Dataset extract START

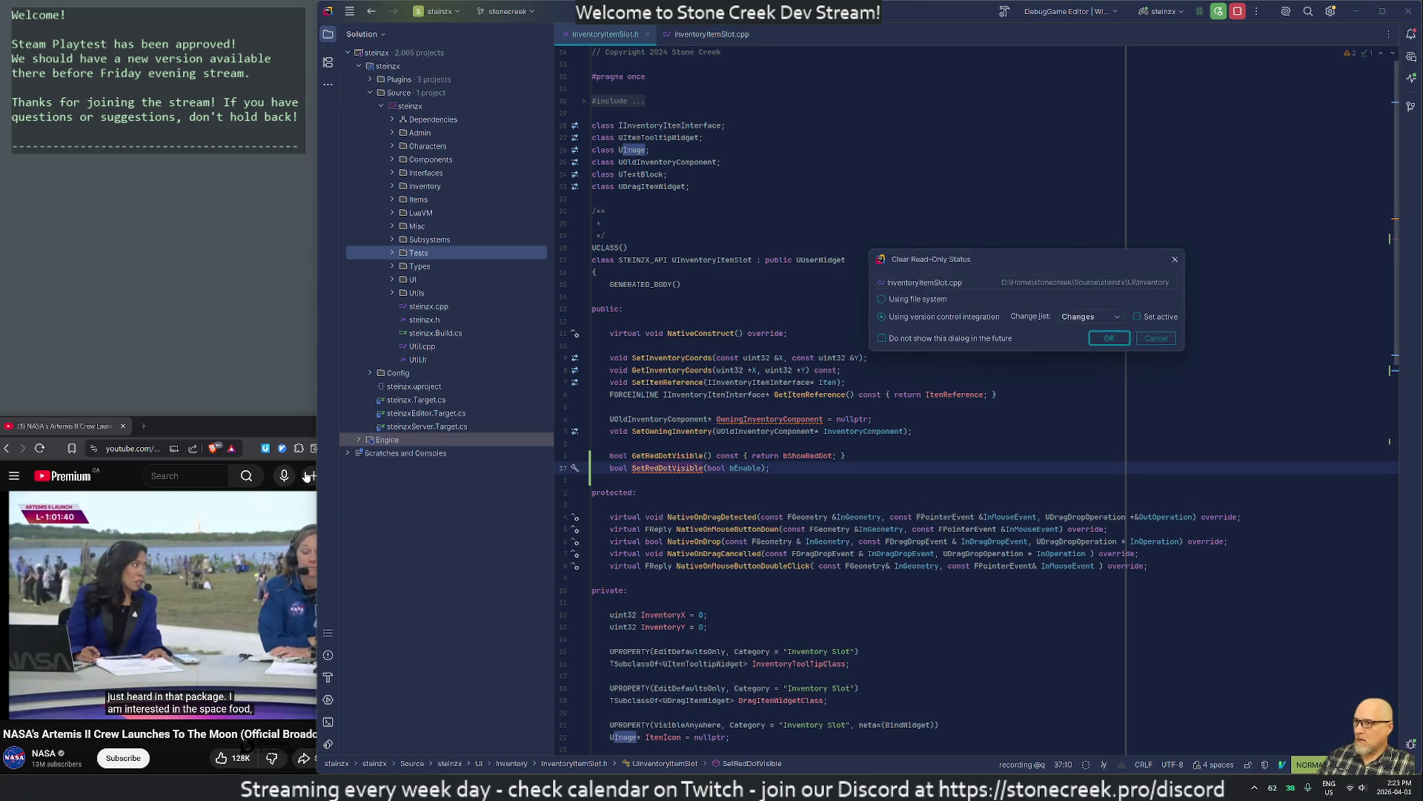
# Clear InventoryItemSlot.cpp's read-only status and copy the //=== separator above the SetRedDotVisible stub
pyautogui.press('Return')
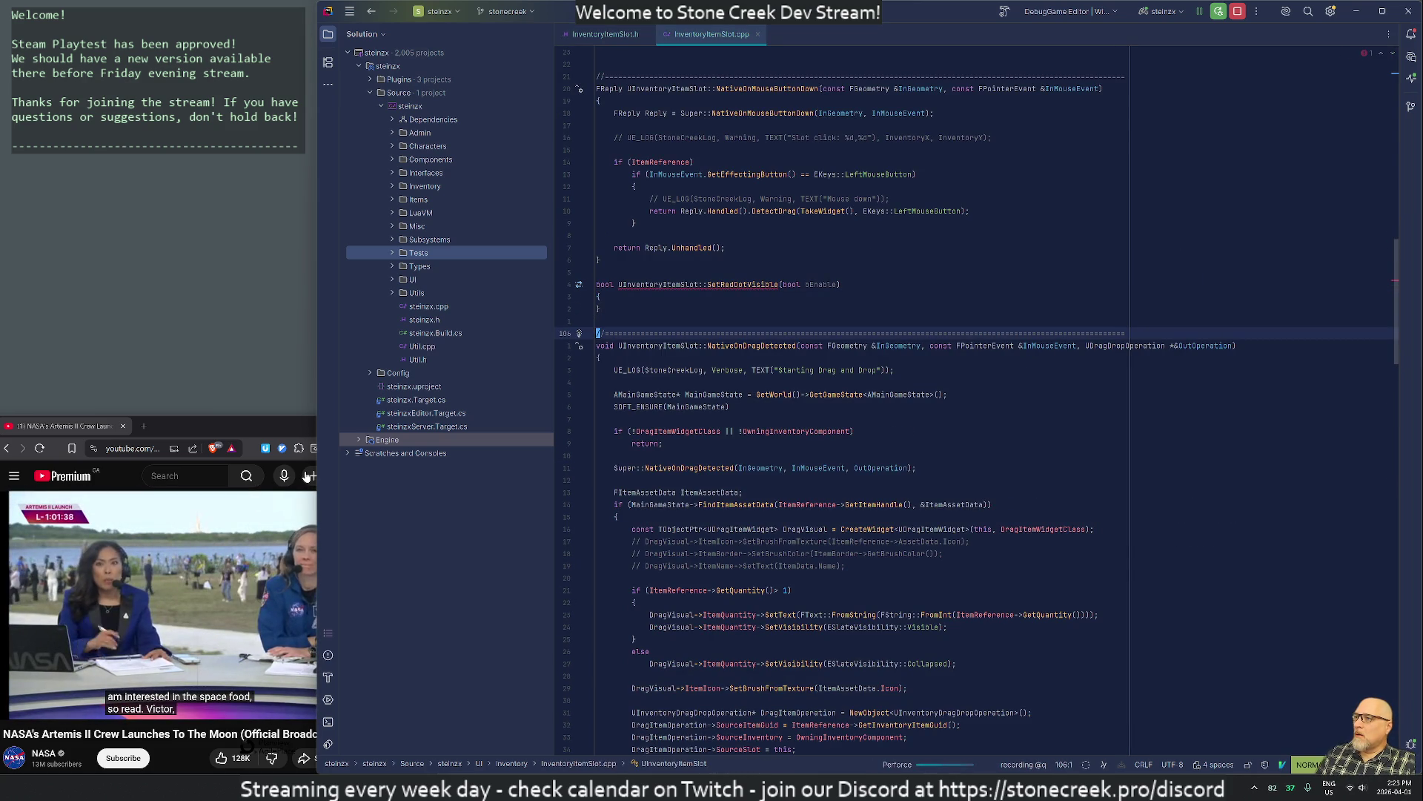
pyautogui.press('A')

Dataset extract END

Write out the data word for word. Any picture is to be skipped.

# Clear InventoryItemSlot.cpp's read-only status and copy the //=== separator above the SetRedDotVisible stub
pyautogui.press('Return')
pyautogui.press('A')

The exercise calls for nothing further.